- Problem to work on:
Return every line of the data below that contains the word "tuning".
┌─ Data to process
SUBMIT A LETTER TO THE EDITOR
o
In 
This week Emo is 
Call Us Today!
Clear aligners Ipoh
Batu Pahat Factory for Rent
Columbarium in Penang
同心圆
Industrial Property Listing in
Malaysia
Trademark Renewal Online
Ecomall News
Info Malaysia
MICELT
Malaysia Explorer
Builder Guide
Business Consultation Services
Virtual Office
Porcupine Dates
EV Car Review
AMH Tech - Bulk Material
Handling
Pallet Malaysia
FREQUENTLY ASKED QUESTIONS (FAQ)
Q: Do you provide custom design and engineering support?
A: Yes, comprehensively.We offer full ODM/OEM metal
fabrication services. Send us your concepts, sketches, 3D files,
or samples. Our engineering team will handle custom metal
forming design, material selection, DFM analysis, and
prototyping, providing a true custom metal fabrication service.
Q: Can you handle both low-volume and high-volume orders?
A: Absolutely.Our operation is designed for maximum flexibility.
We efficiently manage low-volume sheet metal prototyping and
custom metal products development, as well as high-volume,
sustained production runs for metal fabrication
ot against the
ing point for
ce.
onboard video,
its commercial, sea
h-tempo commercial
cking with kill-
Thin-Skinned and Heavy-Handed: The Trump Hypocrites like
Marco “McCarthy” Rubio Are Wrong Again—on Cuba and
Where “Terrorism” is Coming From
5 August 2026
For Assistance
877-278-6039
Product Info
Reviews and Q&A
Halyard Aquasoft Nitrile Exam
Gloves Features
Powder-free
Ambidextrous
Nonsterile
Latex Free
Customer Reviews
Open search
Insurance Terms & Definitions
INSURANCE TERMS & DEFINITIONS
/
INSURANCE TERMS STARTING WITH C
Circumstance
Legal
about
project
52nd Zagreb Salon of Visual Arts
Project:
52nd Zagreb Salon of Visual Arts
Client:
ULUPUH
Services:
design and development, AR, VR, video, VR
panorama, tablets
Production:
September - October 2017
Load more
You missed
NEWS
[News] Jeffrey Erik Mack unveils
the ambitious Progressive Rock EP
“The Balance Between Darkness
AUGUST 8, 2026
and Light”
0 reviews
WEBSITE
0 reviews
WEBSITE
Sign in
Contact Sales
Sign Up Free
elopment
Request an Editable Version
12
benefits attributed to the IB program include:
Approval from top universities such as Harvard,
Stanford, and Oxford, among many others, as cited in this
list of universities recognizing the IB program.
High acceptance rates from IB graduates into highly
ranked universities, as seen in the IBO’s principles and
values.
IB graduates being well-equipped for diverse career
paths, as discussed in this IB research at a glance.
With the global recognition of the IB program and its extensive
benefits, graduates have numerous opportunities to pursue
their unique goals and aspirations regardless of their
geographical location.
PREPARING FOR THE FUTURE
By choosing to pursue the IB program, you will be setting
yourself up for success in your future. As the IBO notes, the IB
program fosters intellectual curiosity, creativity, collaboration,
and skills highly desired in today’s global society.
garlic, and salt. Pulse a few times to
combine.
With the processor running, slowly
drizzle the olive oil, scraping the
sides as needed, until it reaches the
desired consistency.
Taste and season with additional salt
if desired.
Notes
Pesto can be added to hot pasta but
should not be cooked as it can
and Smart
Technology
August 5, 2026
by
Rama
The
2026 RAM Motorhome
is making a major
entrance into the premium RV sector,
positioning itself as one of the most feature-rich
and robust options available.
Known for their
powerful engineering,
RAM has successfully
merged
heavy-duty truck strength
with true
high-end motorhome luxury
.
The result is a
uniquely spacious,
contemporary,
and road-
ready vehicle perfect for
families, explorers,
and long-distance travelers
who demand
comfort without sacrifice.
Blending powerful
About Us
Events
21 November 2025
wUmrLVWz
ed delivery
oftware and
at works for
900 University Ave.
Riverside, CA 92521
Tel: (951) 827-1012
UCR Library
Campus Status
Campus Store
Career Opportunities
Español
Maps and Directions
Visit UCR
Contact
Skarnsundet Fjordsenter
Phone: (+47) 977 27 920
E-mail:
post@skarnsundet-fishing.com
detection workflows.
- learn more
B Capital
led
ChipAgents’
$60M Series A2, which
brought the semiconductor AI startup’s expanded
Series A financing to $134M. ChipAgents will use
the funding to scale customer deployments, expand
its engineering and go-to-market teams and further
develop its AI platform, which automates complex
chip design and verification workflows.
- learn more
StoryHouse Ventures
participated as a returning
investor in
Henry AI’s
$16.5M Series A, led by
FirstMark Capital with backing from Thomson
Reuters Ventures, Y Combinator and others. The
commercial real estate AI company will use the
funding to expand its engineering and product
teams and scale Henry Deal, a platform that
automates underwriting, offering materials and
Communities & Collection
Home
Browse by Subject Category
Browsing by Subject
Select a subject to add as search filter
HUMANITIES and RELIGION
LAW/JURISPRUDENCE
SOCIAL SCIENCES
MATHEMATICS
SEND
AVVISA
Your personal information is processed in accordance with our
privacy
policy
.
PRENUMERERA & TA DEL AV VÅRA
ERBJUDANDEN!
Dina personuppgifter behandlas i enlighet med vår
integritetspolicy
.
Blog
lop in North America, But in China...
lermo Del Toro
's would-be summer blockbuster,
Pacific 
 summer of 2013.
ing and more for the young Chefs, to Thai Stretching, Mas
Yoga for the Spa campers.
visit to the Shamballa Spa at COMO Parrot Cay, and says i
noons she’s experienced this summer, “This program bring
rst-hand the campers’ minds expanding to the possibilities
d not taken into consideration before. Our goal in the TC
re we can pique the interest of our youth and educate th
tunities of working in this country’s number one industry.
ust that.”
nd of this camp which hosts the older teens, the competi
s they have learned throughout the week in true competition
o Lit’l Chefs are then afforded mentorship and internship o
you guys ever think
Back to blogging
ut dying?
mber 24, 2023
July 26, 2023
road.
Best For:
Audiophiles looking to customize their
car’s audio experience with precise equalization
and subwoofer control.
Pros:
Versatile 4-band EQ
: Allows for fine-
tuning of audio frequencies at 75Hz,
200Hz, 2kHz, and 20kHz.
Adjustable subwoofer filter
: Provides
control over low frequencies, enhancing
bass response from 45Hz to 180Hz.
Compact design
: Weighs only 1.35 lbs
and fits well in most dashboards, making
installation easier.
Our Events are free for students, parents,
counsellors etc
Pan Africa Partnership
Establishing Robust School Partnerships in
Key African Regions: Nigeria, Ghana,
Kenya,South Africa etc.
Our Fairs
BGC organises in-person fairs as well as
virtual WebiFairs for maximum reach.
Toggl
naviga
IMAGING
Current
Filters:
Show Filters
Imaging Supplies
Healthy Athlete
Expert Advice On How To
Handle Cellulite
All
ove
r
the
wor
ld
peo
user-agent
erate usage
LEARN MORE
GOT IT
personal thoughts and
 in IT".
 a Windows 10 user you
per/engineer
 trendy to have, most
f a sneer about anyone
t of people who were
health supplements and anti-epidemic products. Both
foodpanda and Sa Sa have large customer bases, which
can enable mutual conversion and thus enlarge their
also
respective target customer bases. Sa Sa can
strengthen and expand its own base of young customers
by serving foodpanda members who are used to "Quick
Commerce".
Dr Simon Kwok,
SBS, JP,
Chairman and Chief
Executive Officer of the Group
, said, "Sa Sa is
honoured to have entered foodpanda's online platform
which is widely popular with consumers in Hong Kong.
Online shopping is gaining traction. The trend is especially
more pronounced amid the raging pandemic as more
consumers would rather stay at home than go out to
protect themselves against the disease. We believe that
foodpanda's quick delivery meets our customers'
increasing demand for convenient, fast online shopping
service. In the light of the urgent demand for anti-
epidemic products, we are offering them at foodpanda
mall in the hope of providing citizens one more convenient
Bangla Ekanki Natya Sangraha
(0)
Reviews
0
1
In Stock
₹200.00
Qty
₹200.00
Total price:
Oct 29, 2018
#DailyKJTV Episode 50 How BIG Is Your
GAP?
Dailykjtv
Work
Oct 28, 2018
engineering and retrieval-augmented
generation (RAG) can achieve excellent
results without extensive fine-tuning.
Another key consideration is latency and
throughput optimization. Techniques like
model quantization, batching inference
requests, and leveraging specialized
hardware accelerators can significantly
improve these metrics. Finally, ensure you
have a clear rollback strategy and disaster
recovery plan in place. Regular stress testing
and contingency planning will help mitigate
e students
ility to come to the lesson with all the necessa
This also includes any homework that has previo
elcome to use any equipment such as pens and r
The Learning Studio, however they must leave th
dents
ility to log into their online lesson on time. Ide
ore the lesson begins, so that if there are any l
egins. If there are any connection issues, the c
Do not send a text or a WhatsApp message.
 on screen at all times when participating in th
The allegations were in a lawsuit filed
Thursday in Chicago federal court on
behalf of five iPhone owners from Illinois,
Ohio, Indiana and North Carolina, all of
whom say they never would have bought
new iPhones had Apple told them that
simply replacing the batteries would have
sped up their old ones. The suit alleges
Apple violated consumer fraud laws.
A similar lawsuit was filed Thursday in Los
└─
- Result of this exercise:
tuning of audio frequencies at 75Hz,
results without extensive fine-tuning.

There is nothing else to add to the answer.